Summary & Overview
CPT 0272U: Versiti Comprehensive Bleeding Disorder Panel, NGS Genetic Test
CPT code 0272U designates the Versiti™ Comprehensive Bleeding Disorder Panel, a Proprietary Laboratory Analyses (PLA) test that uses next-generation sequencing of 60 genes plus PLAU duplication/deletion analysis to evaluate inherited bleeding disorders. The code is specific to a single manufacturer/laboratory offering and captures a multi-gene molecular diagnostic service that can inform differential diagnosis in symptomatic patients and familial risk assessment. Nationally, PLA codes like 0272U matter because they identify vendor-specific tests with distinct clinical value and billing considerations compared with non-proprietary molecular panels. Key payers considered in this analysis include Aetna, Blue Cross Blue Shield, Cigna Health, UnitedHealthcare, and Medicare.
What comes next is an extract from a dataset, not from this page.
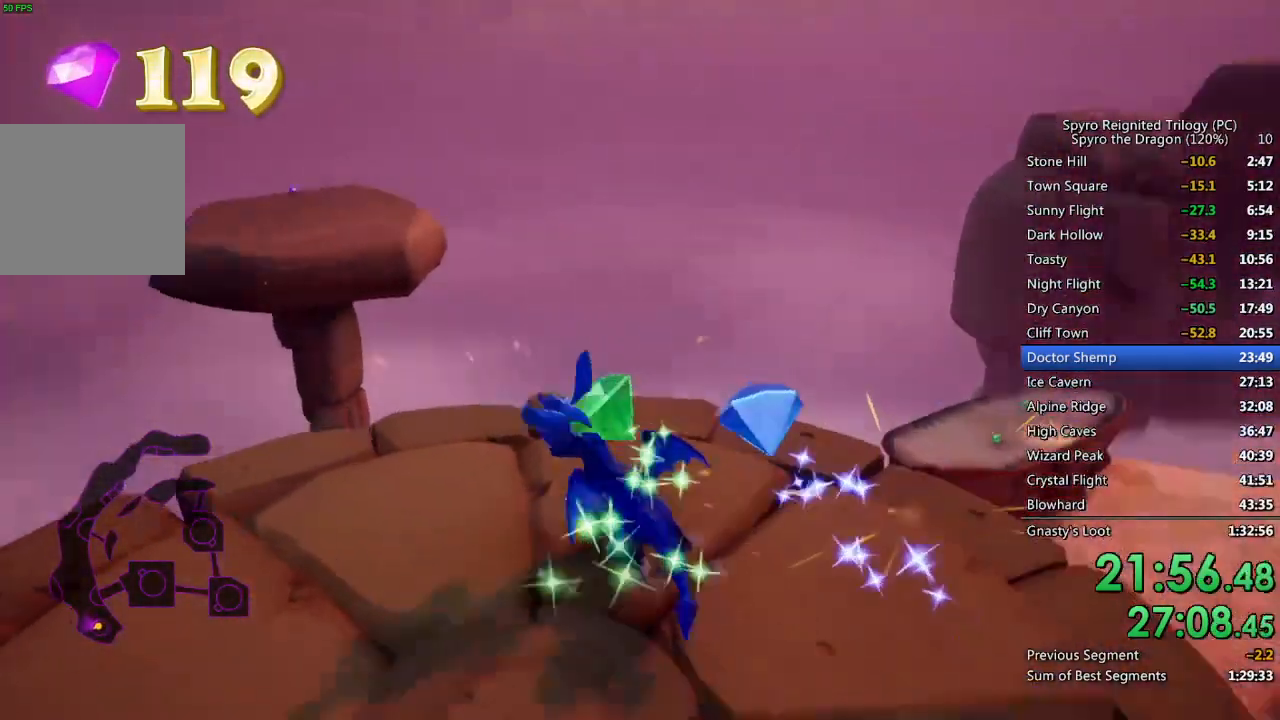
{"buttons": ["CROSS", "SQUARE"], "left_stick": "up", "right_stick": "center", "events": [[217, "left_stick", "up"], [383, "CROSS", "down"]]}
Readers will learn the clinical scope of the panel, typical sites of service and specimen types, the payer landscape covered by the analysis, and practical coding context such as applicable modifiers (list provided separately). The publication summarizes benchmarks and policy-relevant issues for proprietary molecular diagnostics, outlines common administrative considerations for laboratory billing, and provides a concise clinical context to support coding accuracy and payer communication. Data not available in the input for taxonomies, specific ICD-10 pairings, related codes, or payer-specific coverage policies is noted where applicable.
Billing Code Overview
CPT code 0272U is a Proprietary Laboratory Analyses (PLA) code for the Versiti™ Comprehensive Bleeding Disorder Panel performed by Versiti™ Diagnostic Laboratories. The test uses next-generation sequencing (NGS) to analyze 60 genes associated with inherited bleeding disorders that affect platelet function or the coagulation cascade, and it includes duplication/deletion analysis of the PLAU gene.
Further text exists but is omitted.